What's really behind a successful implementation? Technology, or people?
There's a lot of talk about what it takes to make your technology implementation a success. In truth, it's never just one thing, but a mix of factors including solutions, outcomes, budgets, processes, timing, partnerships, and methodologies. And people.
I am a chemical engineer by profession with a background in the design and operation of major manufacturing plants. While I can talk about the costs and technical aspects of an ERP project implementation, I'm a firm believer that the people are the most important project asset, irrespective of the technology selected. They are the 'make or break' factor.
But getting the best out of your people and team doesn't just happen. It requires careful consideration and strategic planning.
Our customers rightly expect that our implementation team will be made up of our best people - our 'A-team'. However, in an ideal world, the same degree of rigorous scrutiny that's applied to the certifications and experience of our consultants should also apply to your own project team.
A successful implementation requires that everyone - on both sides - is well equipped to undertake the project demands. After all, if one side fails, we all fail.
If you want a successful project outcome and a robust business solution, then enrol the help of your internal superstars. That way, we collectively end up with an A++ team.
If you haven't been through an implementation project, then it's easy to be caught out. I often see project leads underestimating the commitment required from their team for the duration of the implementation. Setting the expectation that team members only need to allow for 15% of every other working day, or a couple of sessions a week, to make a valid and valuable contribution, just isn't going to cut it.
It's important to be pragmatic and realistic about the skills and time needed to be successful. The input of your internal subject matter experts and users is essential to ensure that the solution achieves your business outcomes. If you don't know how much time to budget on, consult your partner!
What happens when one of your team members (or one of ours) isn't pulling their weight? And is one person's lack of performance of any real consequence? The answer is an unequivocal 'yes'.
A single under-performing team member can have a significant impact on the deadline, the cost, and the quality of the end solution. As we are prescriptive around task management, dates, and delivery, anyone not performing to expectation sticks out like a sore thumb. We always have an escalation process within the project, so if it's someone on either team, we quickly manage the situation. We won't risk our reputation or the success of your project.
Renegade team members are also a concern. Making independent decisions which override the needs of other stakeholders can result in a review, and the entire project can grind to an expensive halt.
So, whose role is it to set expectations?
This is a conversation that needs to take place between you and us. From our vantage point, we know you expect us to do our jobs because scope and deliverables are usually clearly documented. And that's as it should be. But we also expect you to uphold your side. As I mentioned before, if one side fails, we all fail.

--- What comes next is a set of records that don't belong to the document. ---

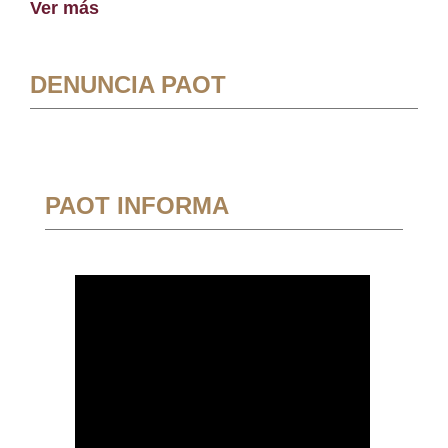
Ver más
DENUNCIA PAOT
PAOT INFORMA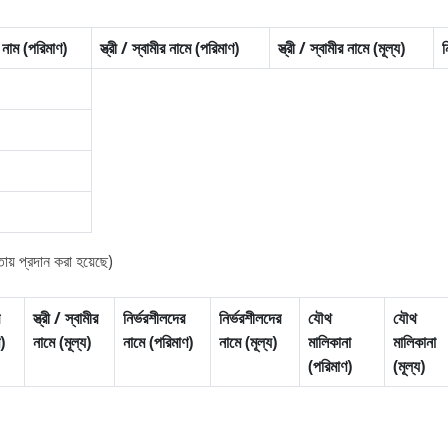
 নাম (পরিমাণ)
স্ত্রী / স্বামীর নামে (পরিমাণ)
স্ত্রী / স্বামীর নামে (মূল্য)
ন
ায় প্রদান করা হয়েছে)
স্ত্রী / স্বামীর
নির্ভরশীলদের
নির্ভরশীলদের
যৌথ
যৌথ
)
নামে (মূল্য)
নামে (পরিমাণ)
নামে (মূল্য)
মালিকানা
মালিকানা
(পরিমাণ)
(মূল্য)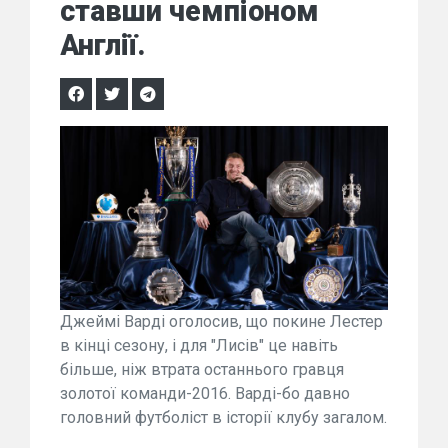
ставши чемпіоном
Англії.
Джеймі Варді оголосив, що покине Лестер
в кінці сезону, і для "Лисів" це навіть
більше, ніж втрата останнього гравця
золотої команди-2016. Варді-бо давно
головний футболіст в історії клубу загалом.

The initial planning meetings to discuss teams and tasks results in an agreement which goes into the "project charter" (or similar, depending on the type of implementation methodology). We do this before anything else as we believe that we need to be proactive about making sure every requirement which contributes to the end project is completed.

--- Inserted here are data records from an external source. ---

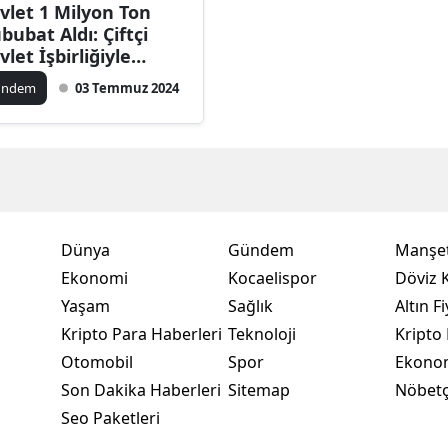
vlet 1 Milyon Ton
Bilecik
bubat Aldı: Çiftçi
vlet İşbirliğiyle
Bingöl
satlar Kalktı!
ündem
03 Temmuz 2024
Bitlis
Bolu
Burdur
Bursa
Dünya
Gündem
Manşet
Çanakkale
Ekonomi
Kocaelispor
Döviz K
Yaşam
Sağlık
Altın Fi
Çankırı
Kripto Para Haberleri
Teknoloji
Kripto 
Çorum
Otomobil
Spor
Ekono
Son Dakika Haberleri
Sitemap
Nöbetç
Denizli
Seo Paketleri
Diyarbakır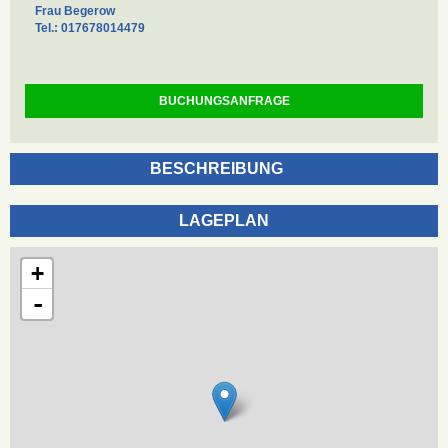
Frau Begerow
Tel.: 017678014479
BUCHUNGSANFRAGE
BESCHREIBUNG
LAGEPLAN
+
-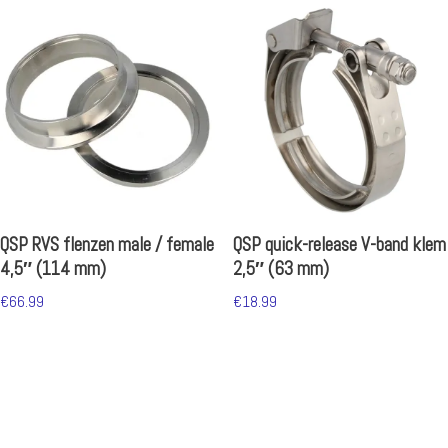
QSP RVS flenzen male / female
QSP quick-release V-band klem
4,5″ (114 mm)
2,5″ (63 mm)
€
66.99
€
18.99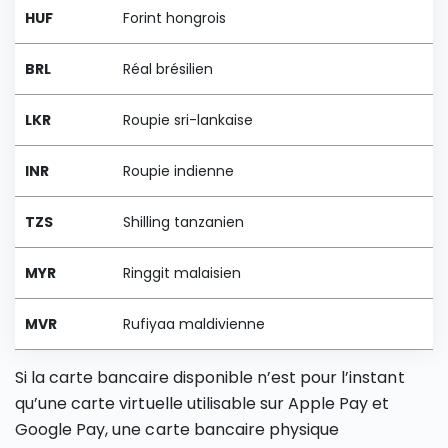
HUF
Forint hongrois
BRL
Réal brésilien
LKR
Roupie sri-lankaise
INR
Roupie indienne
TZS
Shilling tanzanien
MYR
Ringgit malaisien
MVR
Rufiyaa maldivienne
Si la carte bancaire disponible n’est pour l’instant
qu’une carte virtuelle utilisable sur Apple Pay et
Google Pay, une carte bancaire physique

Note: Fusion5 undertook a study a few years ago, and produced a guideline document outlining how to prepare for an implementation, what your team should look like, and how to allocate tasks and responsibilities.
When it comes to a new implementation, a dangerous piece of advice I've heard is: "If you build it, they will come." While that (misquoted) line may have worked for Kevin Costner in Field of Dreams, in real life, it's not a great strategy. A lack of user engagement or involvement in the design and build processes creates a vast distance between the business and the solution. This is where change management comes in.
Change management is best delivered from within the customer's organisation. If you’re unclear on what’s required, Fusion5 has a Professional Services team who can support and guide you in establishing an Organisational Change Management plan. The ideal change manager is someone who understands the business and its people, and can prepare and deliver a communication strategy to support and encourage engagement. Their role is critical to user acceptance, and the successful adoption of a new and often transformative solution.
By their very nature, some implementation projects can be lengthy and quite frankly, exhausting. It's important to recognise success along the way, but also the point when your team are 'over it,' and desperate to reach the finish line and return to a normal work-home life balance.
Don't underestimate the value of organising team social events or handing out individual rewards. Consider bowling, beers and pizza, gift baskets and restaurant vouchers. And a well-crafted, heartfelt thanks goes a long way.
Many variables can impact a project. Some of them, like the choice of product and partner, you can control, while others, like pandemics, hit you from left field.
It takes time and not inconsiderable effort to get an implementation off paper and rolled out into your business. Taking a strategic approach to getting and managing the right people on your team is - in my humble opinion - one of the surest ways to make it a success.